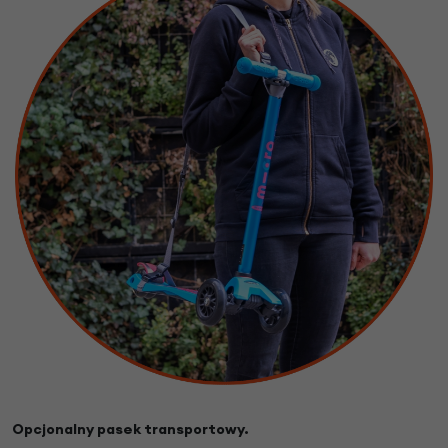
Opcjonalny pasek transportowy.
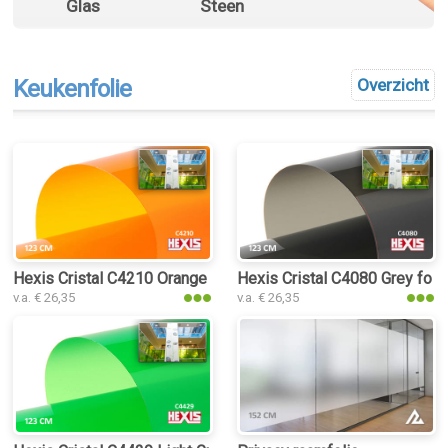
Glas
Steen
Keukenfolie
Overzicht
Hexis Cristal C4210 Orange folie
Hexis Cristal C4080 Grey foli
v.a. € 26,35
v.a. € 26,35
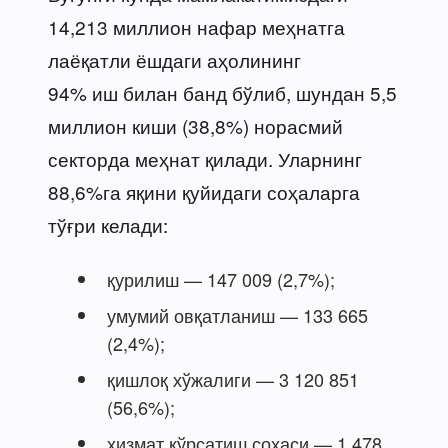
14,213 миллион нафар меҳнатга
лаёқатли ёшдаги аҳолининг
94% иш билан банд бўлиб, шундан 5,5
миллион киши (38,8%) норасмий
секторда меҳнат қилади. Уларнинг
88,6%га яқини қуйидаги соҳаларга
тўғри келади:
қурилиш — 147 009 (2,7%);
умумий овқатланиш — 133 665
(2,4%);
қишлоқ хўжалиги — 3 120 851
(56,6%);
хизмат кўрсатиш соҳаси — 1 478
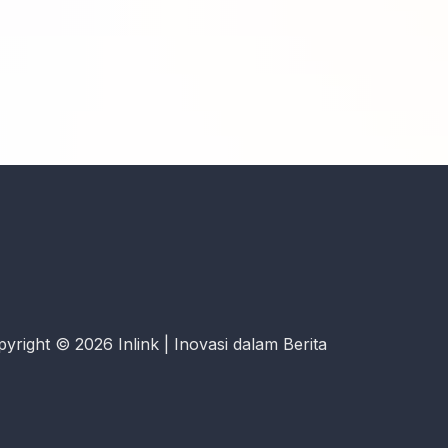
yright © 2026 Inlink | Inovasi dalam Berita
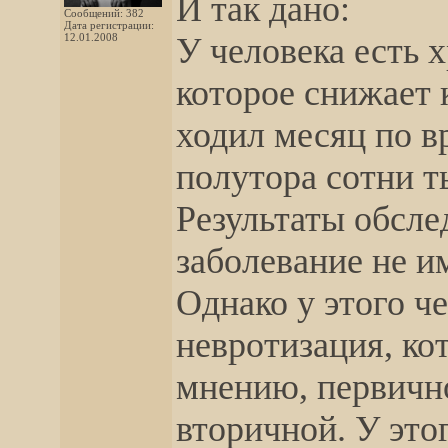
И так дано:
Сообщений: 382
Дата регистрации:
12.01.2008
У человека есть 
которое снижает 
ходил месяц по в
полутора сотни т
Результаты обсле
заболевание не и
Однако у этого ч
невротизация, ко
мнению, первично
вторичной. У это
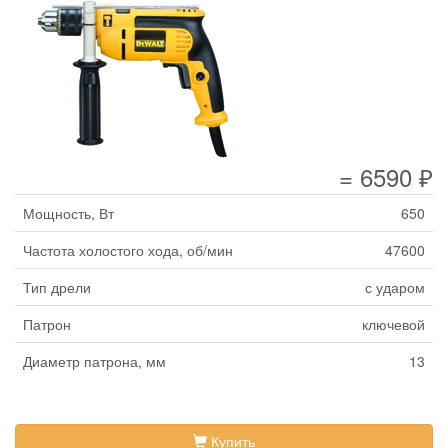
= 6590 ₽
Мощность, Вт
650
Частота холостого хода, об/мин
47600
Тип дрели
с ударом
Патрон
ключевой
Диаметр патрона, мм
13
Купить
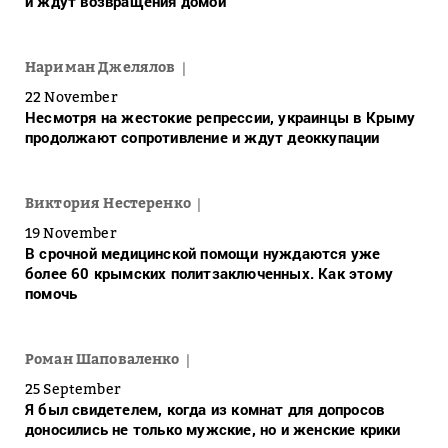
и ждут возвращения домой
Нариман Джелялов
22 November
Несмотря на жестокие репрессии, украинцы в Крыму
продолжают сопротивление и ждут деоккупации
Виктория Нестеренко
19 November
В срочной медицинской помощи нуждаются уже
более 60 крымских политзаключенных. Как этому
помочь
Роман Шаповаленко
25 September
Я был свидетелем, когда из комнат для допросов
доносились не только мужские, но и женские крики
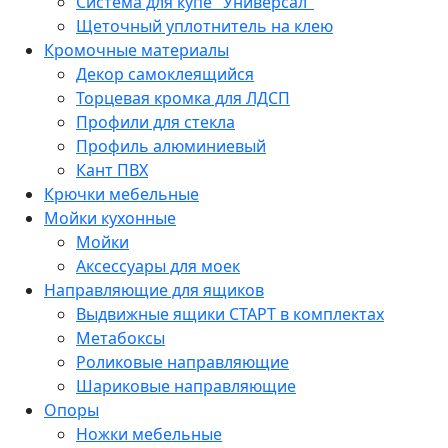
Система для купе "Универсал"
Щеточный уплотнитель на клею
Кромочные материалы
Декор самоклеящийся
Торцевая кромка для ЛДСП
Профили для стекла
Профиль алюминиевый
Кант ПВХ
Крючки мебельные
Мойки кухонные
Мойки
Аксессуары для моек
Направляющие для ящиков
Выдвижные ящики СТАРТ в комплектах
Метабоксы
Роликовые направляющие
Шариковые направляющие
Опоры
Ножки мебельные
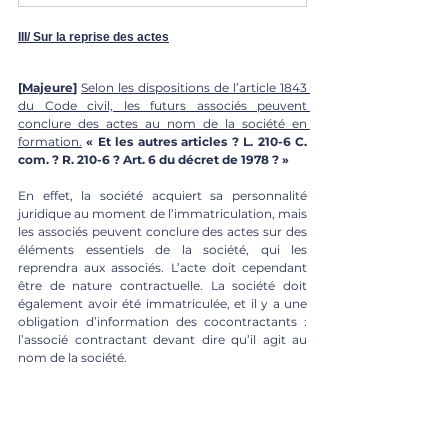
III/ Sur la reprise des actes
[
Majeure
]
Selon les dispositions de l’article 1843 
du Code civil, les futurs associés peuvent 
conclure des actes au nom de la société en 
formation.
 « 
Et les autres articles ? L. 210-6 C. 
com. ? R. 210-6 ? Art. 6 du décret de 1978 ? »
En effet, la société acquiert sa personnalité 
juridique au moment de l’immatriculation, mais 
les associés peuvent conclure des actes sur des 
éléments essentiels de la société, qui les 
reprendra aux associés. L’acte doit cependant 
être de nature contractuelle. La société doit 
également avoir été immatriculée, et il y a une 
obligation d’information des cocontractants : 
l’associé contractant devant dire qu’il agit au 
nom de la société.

-.-.-

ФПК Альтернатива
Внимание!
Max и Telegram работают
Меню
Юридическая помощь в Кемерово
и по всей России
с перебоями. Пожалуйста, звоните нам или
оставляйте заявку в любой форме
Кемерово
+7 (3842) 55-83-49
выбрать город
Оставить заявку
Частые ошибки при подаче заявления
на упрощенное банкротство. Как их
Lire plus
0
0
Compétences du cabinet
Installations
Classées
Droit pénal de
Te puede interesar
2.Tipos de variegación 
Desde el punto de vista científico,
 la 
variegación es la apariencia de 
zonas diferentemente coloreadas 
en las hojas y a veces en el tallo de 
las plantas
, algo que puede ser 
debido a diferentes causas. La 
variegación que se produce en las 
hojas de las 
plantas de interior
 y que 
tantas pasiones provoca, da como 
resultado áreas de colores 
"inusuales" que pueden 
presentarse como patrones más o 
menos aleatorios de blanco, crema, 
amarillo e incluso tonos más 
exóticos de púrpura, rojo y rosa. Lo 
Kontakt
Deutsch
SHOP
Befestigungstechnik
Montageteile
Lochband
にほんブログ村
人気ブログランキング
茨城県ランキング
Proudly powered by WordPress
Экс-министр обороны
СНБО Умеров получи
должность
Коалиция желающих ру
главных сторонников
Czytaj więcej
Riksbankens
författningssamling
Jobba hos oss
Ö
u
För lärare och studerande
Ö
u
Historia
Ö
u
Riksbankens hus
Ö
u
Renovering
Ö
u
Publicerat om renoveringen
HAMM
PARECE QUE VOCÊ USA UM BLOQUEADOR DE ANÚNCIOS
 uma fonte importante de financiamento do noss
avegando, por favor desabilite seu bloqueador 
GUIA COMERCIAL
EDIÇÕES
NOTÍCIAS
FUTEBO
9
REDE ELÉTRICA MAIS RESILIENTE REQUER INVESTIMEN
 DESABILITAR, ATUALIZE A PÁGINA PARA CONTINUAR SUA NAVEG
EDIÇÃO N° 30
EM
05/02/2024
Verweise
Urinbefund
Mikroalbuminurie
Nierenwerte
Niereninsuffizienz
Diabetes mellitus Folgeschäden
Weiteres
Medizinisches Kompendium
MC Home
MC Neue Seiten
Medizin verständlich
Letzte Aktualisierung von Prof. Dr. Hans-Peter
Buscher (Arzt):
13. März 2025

-.-.-

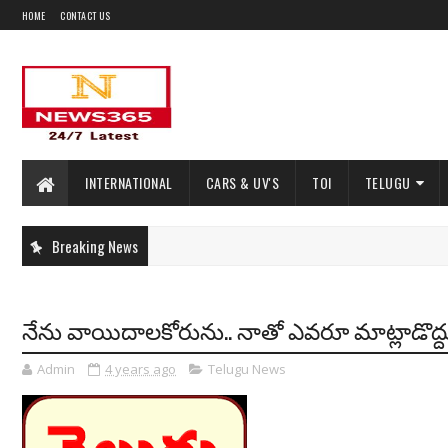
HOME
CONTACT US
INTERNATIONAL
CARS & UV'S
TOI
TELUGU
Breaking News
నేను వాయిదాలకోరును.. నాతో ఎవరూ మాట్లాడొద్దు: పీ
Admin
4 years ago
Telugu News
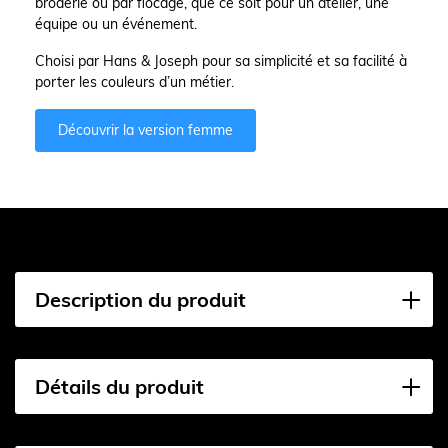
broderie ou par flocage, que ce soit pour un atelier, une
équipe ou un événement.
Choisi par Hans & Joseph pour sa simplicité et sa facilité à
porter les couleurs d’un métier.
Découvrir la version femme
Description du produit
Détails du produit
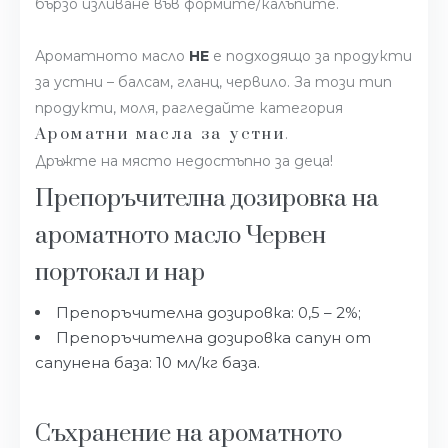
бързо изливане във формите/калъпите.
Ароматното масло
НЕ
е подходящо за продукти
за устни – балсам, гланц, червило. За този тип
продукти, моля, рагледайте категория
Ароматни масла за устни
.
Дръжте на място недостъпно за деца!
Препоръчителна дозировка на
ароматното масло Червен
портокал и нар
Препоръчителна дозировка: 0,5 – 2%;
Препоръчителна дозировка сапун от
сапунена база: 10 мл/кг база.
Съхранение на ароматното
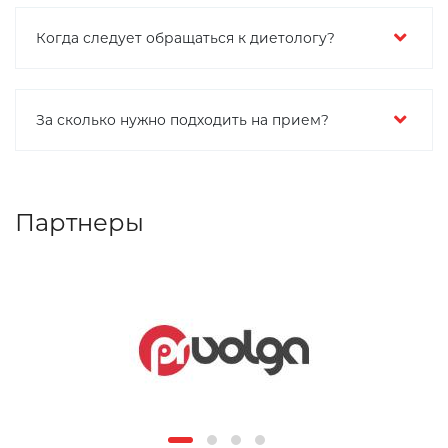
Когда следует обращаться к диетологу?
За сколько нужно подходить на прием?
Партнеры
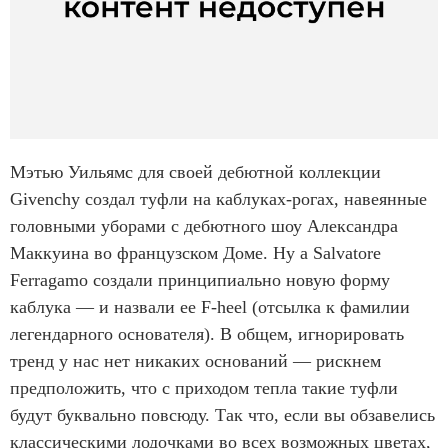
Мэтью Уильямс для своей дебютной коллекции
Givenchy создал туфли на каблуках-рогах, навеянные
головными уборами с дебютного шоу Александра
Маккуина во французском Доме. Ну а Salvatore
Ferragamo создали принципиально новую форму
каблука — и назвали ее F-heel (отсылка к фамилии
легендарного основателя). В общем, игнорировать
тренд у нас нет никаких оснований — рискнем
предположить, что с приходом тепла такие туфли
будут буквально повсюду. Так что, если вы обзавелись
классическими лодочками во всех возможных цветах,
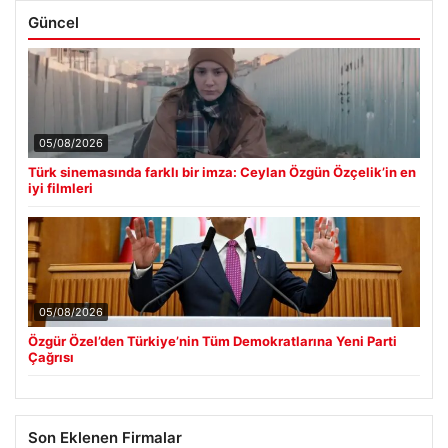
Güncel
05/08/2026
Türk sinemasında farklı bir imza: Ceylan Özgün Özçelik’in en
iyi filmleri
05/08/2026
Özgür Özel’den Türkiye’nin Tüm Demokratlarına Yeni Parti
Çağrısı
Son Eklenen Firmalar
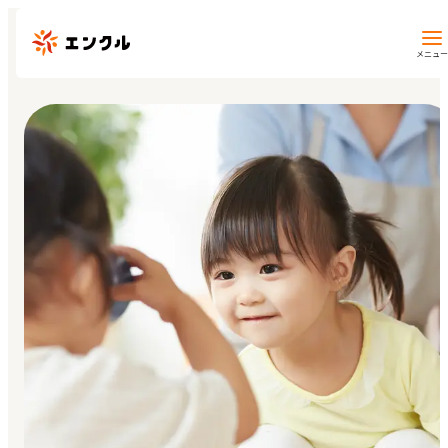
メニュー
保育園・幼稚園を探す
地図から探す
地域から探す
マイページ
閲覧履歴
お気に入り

-.-.-

Repeat exactly the lines above, from the line that contains "Opcjonalny pasek transportowy." down through the line that contains "В срочной медицинской помощи нуждаются уже". Include both of those lines and none of the pictures.

Response below =>
Opcjonalny pasek transportowy.
Glas
Steen
Keukenfolie
Overzicht
Hexis Cristal C4210 Orange folie
Hexis Cristal C4080 Grey foli
v.a. € 26,35
v.a. € 26,35
14,213 миллион нафар меҳнатга
лаёқатли ёшдаги аҳолининг
94% иш билан банд бўлиб, шундан 5,5
миллион киши (38,8%) норасмий
секторда меҳнат қилади. Уларнинг
88,6%га яқини қуйидаги соҳаларга
тўғри келади:
қурилиш — 147 009 (2,7%);
умумий овқатланиш — 133 665
(2,4%);
қишлоқ хўжалиги — 3 120 851
(56,6%);
хизмат кўрсатиш соҳаси — 1 478
yright © 2026 Inlink | Inovasi dalam Berita
И так дано:
Сообщений: 382
Дата регистрации:
12.01.2008
У человека есть 
которое снижает 
ходил месяц по в
полутора сотни т
Результаты обсле
заболевание не и
Однако у этого ч
невротизация, ко
мнению, первично
вторичной. У это
= 6590 ₽
Мощность, Вт
650
Частота холостого хода, об/мин
47600
Тип дрели
с ударом
Патрон
ключевой
Диаметр патрона, мм
13
Купить
и ждут возвращения домой
Нариман Джелялов
22 November
Несмотря на жестокие репрессии, украинцы в Крыму
продолжают сопротивление и ждут деоккупации
Виктория Нестеренко
19 November
В срочной медицинской помощи нуждаются уже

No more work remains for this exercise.